While we’re not quite creating a universe out of nothing, we do need some sort of computing infrastructure to start this little project.

As we discussed in the introduction, there’s a tendency for cloud-native/DevOps people to hand-wave away the underlying infrastructure because someone else has already solved that problem for them. Even Kelsey Hightower’s excellent Kubernetes The Hard Way makes use of IaaS providers, which is fine if that’s the direction you’ve chosen, but I want to dig into the implications of doing that.

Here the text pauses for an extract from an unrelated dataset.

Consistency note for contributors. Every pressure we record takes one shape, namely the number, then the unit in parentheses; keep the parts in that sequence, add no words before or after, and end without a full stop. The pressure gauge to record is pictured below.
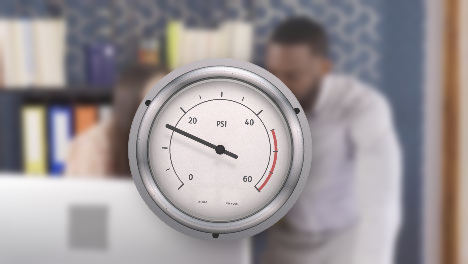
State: 15 (psi)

What do you do if you can’t (or won’t), for whatever reason, use a public cloud IaaS provider like AWS, Azure, Google? What value are they really providing by taking care of all the infrastructure bits and pieces for you? If we know the answer to these questions, then we can better assess whether public cloud, all on-site, or a mix makes sense for a given deployment.

The minimum infrastructure we need is some amount of CPU, RAM, storage, and networking. The barest of bare-metal ways to do this is a bunch of servers, like what we used to do back in the early 2000s with the dot-com/dot-bomb boom: racks and rack of Sun Solaris pizza boxes, Cisco Catalyst switch gear, and a bunch of CAT-5. I’m not going to go to quite that extreme in my lab, mostly because I don’t have the number of physical servers we’d need.

What I do have is a cluster of Scale Computing HC3. I have three HC1000 nodes with a total of 12 CPU cores, 96 GB of RAM and 6 TB of HDD storage to play with, so if we carve this up into a few virtual machines, we can have a pretty decent simulation of a fleet of physical machines. It’s all connected with a single Dell N1524 switch that also runs my production home office, but with the magic of VLANs it can be isolated from the rest of the network pretty easily.

This is pretty similar to spinning up a logical lab on your laptop using containers or VMs, but I have a lot more room to play with on this cluster than any of the other gear I currently have.

Why go this way instead of using cloud instances? Mostly because it’s there, and I can. It will also highlight all the things that the cloud abstraction of physical servers deals with for you, which is part of the research goal. Part of what I want to look at is the impact on our setup of moving physical infrastructure around when we get into the lifecycle management part of things. I’m cheating a bit, because the HC3 platform already partly abstracts the physical hardware away, but we’re going to pretend that the VMs we use are physical servers when we set up the environment. That way what we set up should be fairly portable to a physical bare-metal environment, or some other VM hosted environment in any given cloud.

I also have a couple of old laptops laying around that could be pressed into service in a pinch, and that might be fun to test out what a heterogeneous environment looks like and how well it works. We’ll leave that until near the end.